----- The data -----
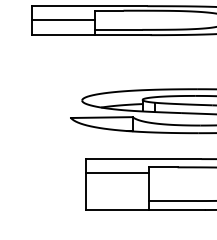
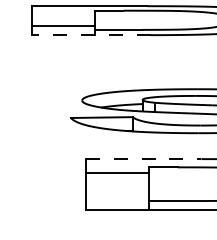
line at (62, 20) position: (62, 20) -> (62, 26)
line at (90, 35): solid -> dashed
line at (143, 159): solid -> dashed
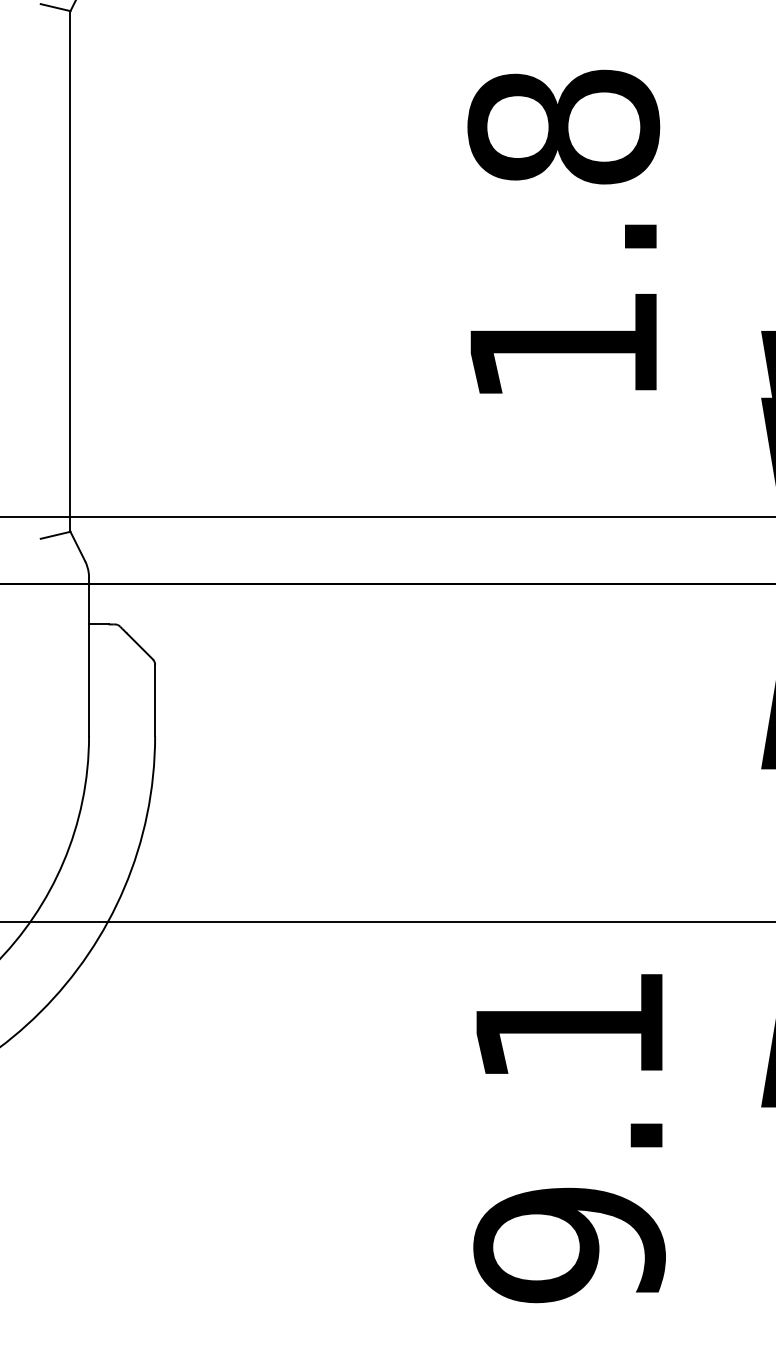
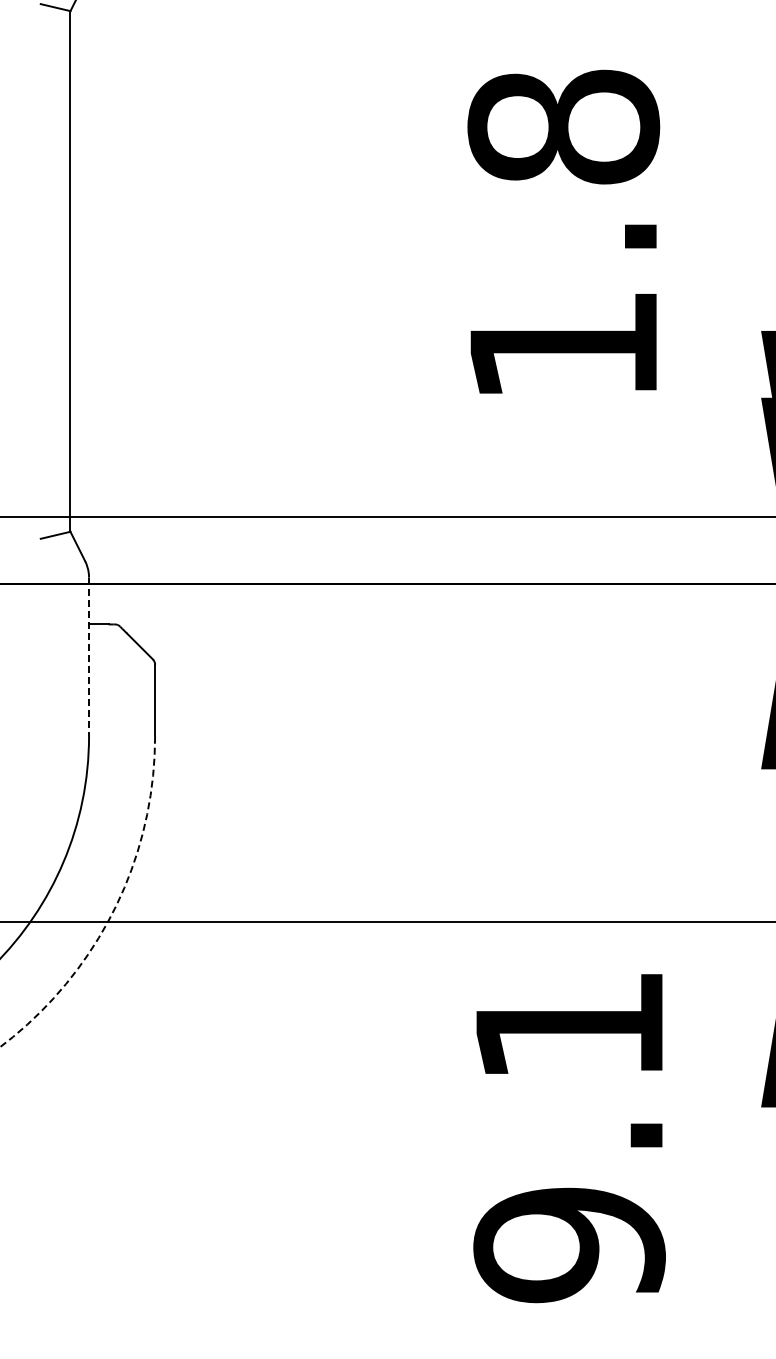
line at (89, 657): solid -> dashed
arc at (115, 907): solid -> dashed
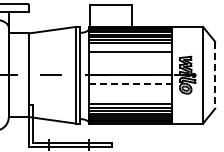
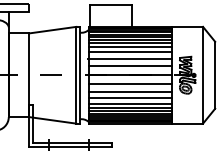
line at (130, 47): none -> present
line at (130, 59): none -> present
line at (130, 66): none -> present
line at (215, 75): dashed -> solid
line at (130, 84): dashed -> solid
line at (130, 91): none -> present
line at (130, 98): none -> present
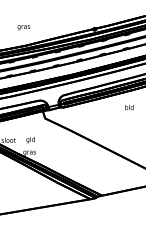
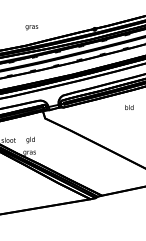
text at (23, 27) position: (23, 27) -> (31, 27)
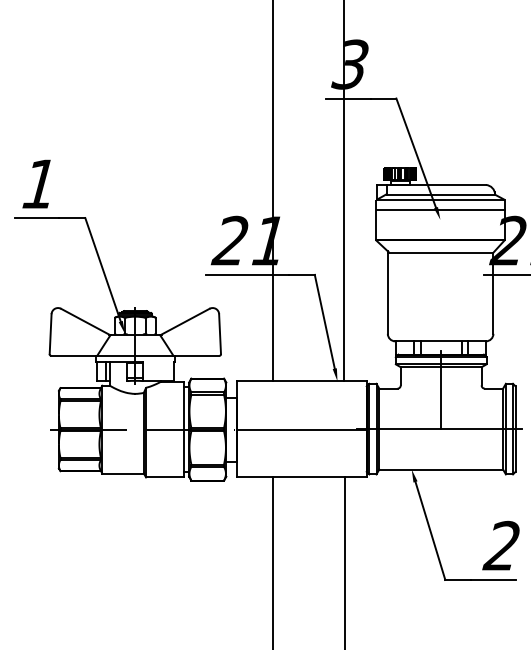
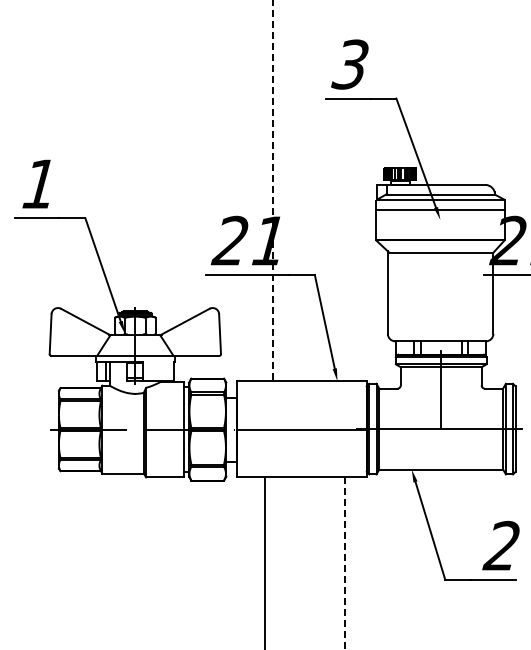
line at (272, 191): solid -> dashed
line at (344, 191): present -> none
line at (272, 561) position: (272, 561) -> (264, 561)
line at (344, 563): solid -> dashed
-----
» **Stated exercise**
Copy every line in the rows above character for character, leaving out the pictures.

» **Answer for the task**
line at (62, 20) position: (62, 20) -> (62, 26)
line at (90, 35): solid -> dashed
line at (143, 159): solid -> dashed
line at (89, 657): solid -> dashed
arc at (115, 907): solid -> dashed
line at (130, 47): none -> present
line at (130, 59): none -> present
line at (130, 66): none -> present
line at (215, 75): dashed -> solid
line at (130, 84): dashed -> solid
line at (130, 91): none -> present
line at (130, 98): none -> present
text at (23, 27) position: (23, 27) -> (31, 27)
line at (272, 191): solid -> dashed
line at (344, 191): present -> none
line at (272, 561) position: (272, 561) -> (264, 561)
line at (344, 563): solid -> dashed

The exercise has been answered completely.